Spain-headquartered fashion group Inditex, which owns clothing brands such as Zara, has committed to at least €10 million in funding to a number of WWF biodiversity and ecosystem restoration projects over the next three years.
Inditex will contribute €4.2 mln for 2022 and at least €3 mln in each of the two following years to nine global WWF-led projects, with funding coming from revenue from the company’s fee for paper bags in its retail outlets.
In addition, the apparel firm agreed to spend a year working with WWF to develop the foundations of a “transformational partnership” with a special focus on water stewardship and biodiversity conservation, for which a separate budget will be allocated once details are ready.
“Our sustainability strategy seeks to increase the positive impact of our work on people, communities, and natural resources. We are therefore delighted to partner with organisations like WWF who share our determination to help protect and restore ecosystems worldwide,” said Inditex CEO Oscar Garcia Maceiras in a press release.
Under the agreement, signed in Geneva on Tuesday, Inditex will support a wide selection of WWF projects across Europe, North Africa, Southeast Asia, and South America.
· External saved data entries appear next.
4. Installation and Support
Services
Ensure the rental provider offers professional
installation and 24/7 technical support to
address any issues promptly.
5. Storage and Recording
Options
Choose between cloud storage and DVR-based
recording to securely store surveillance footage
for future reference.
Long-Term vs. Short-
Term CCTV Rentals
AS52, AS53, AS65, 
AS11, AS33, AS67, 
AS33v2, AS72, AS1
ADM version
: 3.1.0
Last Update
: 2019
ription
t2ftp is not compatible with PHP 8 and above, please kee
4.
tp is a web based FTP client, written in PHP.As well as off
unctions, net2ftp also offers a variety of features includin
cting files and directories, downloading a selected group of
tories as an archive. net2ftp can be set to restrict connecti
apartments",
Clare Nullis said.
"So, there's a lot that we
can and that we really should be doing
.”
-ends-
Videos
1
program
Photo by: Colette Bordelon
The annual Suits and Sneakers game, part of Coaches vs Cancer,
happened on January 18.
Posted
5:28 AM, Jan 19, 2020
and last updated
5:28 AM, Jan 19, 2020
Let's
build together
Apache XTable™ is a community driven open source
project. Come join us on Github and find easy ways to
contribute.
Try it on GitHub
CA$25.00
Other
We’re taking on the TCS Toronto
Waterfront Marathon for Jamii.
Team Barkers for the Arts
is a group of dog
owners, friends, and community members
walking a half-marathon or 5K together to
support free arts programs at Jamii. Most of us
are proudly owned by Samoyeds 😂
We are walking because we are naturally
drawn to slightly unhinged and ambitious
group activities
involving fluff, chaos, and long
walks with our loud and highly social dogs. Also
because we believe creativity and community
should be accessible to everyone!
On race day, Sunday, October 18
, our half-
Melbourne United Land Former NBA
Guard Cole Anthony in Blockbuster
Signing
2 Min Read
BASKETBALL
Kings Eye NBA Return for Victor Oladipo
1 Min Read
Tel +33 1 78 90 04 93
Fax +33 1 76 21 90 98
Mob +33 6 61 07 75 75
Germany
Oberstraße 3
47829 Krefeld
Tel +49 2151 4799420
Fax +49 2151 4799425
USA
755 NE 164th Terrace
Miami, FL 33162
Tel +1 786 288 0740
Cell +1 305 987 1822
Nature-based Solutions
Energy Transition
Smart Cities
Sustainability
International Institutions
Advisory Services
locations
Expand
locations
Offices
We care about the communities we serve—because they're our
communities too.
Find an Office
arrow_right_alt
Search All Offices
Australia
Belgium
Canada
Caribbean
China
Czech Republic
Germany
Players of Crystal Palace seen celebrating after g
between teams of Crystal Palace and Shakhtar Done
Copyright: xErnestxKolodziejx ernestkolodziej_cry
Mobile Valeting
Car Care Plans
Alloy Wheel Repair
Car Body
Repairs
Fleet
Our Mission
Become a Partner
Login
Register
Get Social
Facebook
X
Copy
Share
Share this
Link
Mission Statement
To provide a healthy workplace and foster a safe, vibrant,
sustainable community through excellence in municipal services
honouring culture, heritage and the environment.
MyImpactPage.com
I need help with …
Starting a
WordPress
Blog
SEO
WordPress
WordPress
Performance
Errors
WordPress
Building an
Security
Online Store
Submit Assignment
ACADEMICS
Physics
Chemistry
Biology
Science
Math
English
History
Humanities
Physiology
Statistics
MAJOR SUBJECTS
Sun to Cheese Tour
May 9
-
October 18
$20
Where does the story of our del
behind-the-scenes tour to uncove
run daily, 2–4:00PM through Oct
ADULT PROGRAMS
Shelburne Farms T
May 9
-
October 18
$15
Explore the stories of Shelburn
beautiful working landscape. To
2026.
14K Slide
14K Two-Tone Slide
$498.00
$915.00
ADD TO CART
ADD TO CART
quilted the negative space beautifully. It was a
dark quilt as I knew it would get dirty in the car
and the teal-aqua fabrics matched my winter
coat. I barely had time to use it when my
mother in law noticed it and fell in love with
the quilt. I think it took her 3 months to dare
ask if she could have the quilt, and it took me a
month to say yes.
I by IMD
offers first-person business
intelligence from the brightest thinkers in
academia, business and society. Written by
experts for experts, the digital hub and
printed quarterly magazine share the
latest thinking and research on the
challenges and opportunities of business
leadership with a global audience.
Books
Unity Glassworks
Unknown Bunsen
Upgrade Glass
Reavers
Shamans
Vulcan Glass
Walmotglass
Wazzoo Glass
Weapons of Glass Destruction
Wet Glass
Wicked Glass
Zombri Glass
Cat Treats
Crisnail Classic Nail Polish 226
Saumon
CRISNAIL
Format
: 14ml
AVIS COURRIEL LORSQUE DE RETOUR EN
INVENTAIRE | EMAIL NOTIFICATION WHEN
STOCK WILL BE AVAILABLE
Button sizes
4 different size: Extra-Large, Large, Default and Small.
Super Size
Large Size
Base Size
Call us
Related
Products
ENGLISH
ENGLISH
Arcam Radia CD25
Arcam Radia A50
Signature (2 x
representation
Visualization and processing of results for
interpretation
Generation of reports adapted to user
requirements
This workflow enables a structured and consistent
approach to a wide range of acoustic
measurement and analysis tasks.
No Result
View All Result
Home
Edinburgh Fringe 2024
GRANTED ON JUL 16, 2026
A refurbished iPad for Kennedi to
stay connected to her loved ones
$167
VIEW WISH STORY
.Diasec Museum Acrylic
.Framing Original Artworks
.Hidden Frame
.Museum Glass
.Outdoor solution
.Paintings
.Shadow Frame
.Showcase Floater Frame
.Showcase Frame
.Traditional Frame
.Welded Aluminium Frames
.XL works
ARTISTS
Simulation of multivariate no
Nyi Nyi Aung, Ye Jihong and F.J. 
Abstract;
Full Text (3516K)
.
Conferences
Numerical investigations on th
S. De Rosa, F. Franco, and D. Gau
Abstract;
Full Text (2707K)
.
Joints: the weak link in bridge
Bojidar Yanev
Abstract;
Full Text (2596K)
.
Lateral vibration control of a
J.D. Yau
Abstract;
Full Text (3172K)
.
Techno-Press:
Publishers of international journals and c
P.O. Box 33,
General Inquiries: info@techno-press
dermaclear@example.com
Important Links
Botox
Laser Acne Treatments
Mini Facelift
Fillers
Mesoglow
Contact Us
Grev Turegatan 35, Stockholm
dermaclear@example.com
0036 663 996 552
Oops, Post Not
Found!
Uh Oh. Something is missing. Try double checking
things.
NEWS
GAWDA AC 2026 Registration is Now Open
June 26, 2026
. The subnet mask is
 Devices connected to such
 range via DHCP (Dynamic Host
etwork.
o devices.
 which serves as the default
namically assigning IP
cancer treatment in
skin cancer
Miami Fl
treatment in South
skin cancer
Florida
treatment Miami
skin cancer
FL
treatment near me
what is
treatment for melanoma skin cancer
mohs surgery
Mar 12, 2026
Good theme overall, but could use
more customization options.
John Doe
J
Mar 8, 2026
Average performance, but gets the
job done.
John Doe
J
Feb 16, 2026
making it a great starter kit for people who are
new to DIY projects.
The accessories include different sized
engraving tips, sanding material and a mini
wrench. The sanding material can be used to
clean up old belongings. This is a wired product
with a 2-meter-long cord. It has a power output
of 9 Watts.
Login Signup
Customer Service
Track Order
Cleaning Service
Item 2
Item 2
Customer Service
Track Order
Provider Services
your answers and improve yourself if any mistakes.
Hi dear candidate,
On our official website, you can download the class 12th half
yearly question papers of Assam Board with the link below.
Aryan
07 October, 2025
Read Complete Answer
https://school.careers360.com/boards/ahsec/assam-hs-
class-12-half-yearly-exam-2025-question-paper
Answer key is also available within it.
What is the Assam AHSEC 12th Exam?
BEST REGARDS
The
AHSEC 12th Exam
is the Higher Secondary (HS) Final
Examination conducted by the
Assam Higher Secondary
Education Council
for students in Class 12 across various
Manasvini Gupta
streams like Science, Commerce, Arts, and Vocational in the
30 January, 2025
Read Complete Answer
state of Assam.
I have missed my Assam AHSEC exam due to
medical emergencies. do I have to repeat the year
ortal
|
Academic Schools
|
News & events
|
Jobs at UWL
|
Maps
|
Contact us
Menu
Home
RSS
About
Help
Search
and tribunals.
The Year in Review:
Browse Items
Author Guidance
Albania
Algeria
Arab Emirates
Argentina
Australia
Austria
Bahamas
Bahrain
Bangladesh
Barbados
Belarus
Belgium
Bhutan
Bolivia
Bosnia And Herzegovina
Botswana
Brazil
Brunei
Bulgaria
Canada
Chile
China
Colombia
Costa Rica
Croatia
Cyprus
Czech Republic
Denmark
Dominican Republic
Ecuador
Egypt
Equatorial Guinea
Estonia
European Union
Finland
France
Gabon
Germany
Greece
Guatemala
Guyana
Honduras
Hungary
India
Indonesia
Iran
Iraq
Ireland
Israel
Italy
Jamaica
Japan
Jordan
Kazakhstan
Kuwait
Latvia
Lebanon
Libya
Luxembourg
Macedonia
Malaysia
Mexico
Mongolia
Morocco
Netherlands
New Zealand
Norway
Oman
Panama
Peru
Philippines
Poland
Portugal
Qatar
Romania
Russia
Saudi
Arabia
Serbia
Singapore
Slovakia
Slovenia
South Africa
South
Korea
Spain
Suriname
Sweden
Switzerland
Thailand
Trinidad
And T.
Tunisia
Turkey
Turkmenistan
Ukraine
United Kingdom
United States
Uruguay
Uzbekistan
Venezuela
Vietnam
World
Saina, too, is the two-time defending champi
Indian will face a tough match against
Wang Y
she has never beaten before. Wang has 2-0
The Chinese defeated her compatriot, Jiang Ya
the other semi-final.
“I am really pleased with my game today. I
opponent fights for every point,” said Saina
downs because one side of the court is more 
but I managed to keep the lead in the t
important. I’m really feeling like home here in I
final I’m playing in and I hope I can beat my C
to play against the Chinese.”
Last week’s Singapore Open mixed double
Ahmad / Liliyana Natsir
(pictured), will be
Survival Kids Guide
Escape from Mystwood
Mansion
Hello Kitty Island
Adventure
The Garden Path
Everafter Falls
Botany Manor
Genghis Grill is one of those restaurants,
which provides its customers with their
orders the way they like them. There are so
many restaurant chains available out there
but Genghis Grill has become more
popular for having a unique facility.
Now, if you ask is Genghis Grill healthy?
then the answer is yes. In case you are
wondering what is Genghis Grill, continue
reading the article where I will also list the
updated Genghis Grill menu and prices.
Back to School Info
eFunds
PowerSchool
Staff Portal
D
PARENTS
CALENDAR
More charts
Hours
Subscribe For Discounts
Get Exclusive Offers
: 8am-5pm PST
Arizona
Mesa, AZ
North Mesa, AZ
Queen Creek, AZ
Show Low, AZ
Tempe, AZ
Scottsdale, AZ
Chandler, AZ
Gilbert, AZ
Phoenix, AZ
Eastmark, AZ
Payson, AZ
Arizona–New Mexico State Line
The European projects include biodiversity protection in Spain’s Castile-La Mancha, forest restoration work in Datca-Bozburun in Turkey and the Cratere degli Astroni nature reserve in Naples, Italy, as well as forest conservation efforts in the Greek bird of prey haven Dadia.
Projects in Morocco, Tunisia, and Algeria will focus on water basin restoration and protection, while a wetlands project in the Upper Mekong delta in Vietnam is also on the list, according to the announcement.
Finally, the Spanish apparel firm will co-fund conservation efforts in the Gran Chaco tropical forest and Pantanal wetlands, spanning Argentina, Brazil, Bolivia, and Paraguay.
“WWF is excited to partner with Inditex in our mission to reverse nature loss and achieve a nature- positive world by 2030. Nature underpins our economies, our societies, and our wellbeing. However, we are losing it at an alarming rate,” said WWF International’s director general, Marco Lambertini.
“Like many industries, the apparel and textile sector is highly dependent on nature and biodiversity. However, it also has a significant impact. We need urgent action to halt and reverse nature loss, including collective and strategic investments in restoring and protecting biodiversity.”
Inditex is the second clothing giant in as many weeks to announce funding for nature and biodiversity protection, after Kering earlier in the month initiated a fund with a €300 mln target size, partnering with beauty goods retailer L’Occitane Group to pledge the first €140 mln of that sum.